---------- Records provided

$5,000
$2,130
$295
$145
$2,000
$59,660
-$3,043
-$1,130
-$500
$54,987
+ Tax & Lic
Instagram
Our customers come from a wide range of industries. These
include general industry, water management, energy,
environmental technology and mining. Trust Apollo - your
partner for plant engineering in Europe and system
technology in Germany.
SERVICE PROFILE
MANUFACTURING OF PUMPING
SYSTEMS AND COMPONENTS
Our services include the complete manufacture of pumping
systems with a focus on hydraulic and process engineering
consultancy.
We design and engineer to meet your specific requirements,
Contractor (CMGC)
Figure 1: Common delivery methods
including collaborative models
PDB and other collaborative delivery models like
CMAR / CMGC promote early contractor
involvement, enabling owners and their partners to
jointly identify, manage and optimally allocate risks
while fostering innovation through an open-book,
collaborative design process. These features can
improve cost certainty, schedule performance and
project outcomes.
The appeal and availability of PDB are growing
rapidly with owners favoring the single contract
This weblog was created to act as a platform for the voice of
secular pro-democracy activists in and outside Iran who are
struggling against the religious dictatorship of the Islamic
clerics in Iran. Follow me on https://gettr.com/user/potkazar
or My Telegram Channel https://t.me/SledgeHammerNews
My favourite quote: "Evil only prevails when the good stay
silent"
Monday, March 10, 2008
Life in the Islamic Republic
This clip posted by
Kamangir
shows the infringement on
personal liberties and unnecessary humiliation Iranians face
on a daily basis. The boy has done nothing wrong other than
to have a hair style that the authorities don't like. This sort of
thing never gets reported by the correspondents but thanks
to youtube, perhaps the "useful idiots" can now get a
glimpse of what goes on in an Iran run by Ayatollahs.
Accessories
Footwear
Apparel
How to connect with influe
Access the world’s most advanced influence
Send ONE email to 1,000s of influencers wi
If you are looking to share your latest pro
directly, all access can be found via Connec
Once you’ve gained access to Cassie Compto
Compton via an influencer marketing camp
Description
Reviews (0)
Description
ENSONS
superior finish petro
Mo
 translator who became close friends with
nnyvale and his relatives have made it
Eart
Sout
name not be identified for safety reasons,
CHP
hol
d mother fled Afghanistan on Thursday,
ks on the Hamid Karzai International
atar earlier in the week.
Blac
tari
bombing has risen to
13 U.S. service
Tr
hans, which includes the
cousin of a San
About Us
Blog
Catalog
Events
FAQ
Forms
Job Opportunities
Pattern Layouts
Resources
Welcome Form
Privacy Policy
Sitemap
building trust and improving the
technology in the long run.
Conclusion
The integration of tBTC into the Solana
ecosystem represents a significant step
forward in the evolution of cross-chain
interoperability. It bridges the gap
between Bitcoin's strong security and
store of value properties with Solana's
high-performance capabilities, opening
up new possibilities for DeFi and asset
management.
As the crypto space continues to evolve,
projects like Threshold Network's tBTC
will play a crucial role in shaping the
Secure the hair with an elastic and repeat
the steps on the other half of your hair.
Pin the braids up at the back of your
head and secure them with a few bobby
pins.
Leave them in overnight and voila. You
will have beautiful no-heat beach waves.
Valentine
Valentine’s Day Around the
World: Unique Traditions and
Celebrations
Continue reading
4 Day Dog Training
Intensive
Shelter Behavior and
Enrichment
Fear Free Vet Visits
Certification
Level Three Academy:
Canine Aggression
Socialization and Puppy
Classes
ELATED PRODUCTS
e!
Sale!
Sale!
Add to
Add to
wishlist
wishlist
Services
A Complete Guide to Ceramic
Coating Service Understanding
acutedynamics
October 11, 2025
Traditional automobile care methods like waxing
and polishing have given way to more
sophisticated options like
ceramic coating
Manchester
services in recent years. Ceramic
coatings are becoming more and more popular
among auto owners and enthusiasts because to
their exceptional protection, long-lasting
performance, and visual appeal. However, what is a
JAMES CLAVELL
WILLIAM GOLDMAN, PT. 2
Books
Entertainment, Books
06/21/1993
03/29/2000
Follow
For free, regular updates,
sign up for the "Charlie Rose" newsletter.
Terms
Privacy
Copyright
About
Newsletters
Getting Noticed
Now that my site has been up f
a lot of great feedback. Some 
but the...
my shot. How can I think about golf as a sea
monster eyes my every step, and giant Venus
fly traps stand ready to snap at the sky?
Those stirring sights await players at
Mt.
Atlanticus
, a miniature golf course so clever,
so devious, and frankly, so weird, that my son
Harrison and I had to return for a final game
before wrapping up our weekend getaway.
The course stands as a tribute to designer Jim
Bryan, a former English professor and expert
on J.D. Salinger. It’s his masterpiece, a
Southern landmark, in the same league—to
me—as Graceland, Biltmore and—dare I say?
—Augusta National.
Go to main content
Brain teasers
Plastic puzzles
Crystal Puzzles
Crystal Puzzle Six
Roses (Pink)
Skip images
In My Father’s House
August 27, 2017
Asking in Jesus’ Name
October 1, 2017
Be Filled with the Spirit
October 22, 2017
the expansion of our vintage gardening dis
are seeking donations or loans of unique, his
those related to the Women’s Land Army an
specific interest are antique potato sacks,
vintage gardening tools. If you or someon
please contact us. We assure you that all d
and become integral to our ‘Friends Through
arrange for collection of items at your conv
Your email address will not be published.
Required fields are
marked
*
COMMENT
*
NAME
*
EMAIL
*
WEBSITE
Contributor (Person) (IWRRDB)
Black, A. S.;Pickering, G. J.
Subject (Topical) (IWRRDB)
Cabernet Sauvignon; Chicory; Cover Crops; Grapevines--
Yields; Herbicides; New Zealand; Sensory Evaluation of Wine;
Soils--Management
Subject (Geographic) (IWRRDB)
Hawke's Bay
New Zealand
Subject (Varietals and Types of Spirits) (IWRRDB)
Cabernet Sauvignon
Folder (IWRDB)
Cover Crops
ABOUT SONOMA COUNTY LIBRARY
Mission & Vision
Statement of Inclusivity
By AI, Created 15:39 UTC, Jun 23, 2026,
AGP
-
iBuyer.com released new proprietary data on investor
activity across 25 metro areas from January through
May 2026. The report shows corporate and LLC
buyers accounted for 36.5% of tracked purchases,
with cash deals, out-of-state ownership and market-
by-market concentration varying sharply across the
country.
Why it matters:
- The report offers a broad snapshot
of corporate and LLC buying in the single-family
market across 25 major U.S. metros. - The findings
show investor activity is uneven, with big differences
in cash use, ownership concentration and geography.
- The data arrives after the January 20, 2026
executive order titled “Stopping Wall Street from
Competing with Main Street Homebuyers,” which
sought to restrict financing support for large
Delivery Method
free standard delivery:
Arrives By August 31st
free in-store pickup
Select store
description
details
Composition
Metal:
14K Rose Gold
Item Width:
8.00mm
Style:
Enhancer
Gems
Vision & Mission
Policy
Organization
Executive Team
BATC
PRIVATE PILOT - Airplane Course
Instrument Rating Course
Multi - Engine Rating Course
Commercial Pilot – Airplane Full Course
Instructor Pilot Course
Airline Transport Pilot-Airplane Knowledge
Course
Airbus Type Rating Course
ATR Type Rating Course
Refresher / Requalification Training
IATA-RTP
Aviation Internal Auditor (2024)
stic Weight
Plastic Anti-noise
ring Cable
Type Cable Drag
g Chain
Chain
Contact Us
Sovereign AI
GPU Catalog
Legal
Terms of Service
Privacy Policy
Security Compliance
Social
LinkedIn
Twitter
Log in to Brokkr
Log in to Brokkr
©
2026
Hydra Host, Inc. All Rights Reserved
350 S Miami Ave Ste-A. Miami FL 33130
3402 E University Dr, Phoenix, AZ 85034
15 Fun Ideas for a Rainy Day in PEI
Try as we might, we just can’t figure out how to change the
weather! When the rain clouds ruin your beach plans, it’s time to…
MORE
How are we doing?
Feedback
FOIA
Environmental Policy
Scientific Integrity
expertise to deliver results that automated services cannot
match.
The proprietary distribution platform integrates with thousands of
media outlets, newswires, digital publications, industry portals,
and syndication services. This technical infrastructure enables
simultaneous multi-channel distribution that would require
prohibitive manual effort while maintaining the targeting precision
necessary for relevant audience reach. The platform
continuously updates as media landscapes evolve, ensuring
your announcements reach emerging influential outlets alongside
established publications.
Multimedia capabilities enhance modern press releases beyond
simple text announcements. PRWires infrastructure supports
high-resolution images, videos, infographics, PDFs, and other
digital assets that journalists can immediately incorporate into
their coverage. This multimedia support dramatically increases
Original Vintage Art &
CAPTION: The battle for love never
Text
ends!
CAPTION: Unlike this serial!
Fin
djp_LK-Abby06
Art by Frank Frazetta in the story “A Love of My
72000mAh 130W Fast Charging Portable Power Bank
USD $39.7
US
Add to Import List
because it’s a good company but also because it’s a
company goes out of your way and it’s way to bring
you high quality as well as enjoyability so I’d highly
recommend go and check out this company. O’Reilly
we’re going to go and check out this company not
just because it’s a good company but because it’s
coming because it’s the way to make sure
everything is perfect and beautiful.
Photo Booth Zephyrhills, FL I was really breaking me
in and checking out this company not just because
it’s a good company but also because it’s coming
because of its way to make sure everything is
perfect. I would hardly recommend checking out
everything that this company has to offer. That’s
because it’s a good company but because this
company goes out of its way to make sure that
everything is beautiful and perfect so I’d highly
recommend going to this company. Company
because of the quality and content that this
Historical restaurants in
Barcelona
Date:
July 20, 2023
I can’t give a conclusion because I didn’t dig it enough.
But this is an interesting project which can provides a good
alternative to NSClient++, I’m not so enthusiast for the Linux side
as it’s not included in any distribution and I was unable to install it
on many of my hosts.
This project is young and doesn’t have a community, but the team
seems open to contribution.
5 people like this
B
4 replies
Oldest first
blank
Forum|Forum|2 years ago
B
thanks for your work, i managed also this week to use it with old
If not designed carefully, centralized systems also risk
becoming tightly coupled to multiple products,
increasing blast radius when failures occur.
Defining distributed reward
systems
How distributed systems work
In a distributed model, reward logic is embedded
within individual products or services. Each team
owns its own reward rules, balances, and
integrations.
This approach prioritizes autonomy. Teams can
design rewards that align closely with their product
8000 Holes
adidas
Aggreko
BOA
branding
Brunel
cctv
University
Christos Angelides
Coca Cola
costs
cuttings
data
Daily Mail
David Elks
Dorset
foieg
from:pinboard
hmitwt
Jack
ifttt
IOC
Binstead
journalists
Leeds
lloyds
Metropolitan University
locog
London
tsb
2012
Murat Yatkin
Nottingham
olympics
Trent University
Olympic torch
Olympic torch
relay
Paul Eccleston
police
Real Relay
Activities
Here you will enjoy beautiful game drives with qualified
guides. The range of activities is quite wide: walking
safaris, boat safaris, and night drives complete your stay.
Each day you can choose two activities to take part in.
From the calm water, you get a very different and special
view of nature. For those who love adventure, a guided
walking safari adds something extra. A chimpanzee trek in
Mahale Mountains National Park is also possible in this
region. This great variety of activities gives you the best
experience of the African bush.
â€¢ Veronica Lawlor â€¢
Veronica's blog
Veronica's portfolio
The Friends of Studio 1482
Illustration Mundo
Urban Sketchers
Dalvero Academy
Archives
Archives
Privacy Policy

--------------------

**Exercise:** What is needed is a verbatim copy of every line in the records above from the one containing "4 Day Dog Training" down to the one containing "services in recent years. Ceramic", both included, and nothing more.

**Output:**
4 Day Dog Training
Intensive
Shelter Behavior and
Enrichment
Fear Free Vet Visits
Certification
Level Three Academy:
Canine Aggression
Socialization and Puppy
Classes
ELATED PRODUCTS
e!
Sale!
Sale!
Add to
Add to
wishlist
wishlist
Services
A Complete Guide to Ceramic
Coating Service Understanding
acutedynamics
October 11, 2025
Traditional automobile care methods like waxing
and polishing have given way to more
sophisticated options like
ceramic coating
Manchester
services in recent years. Ceramic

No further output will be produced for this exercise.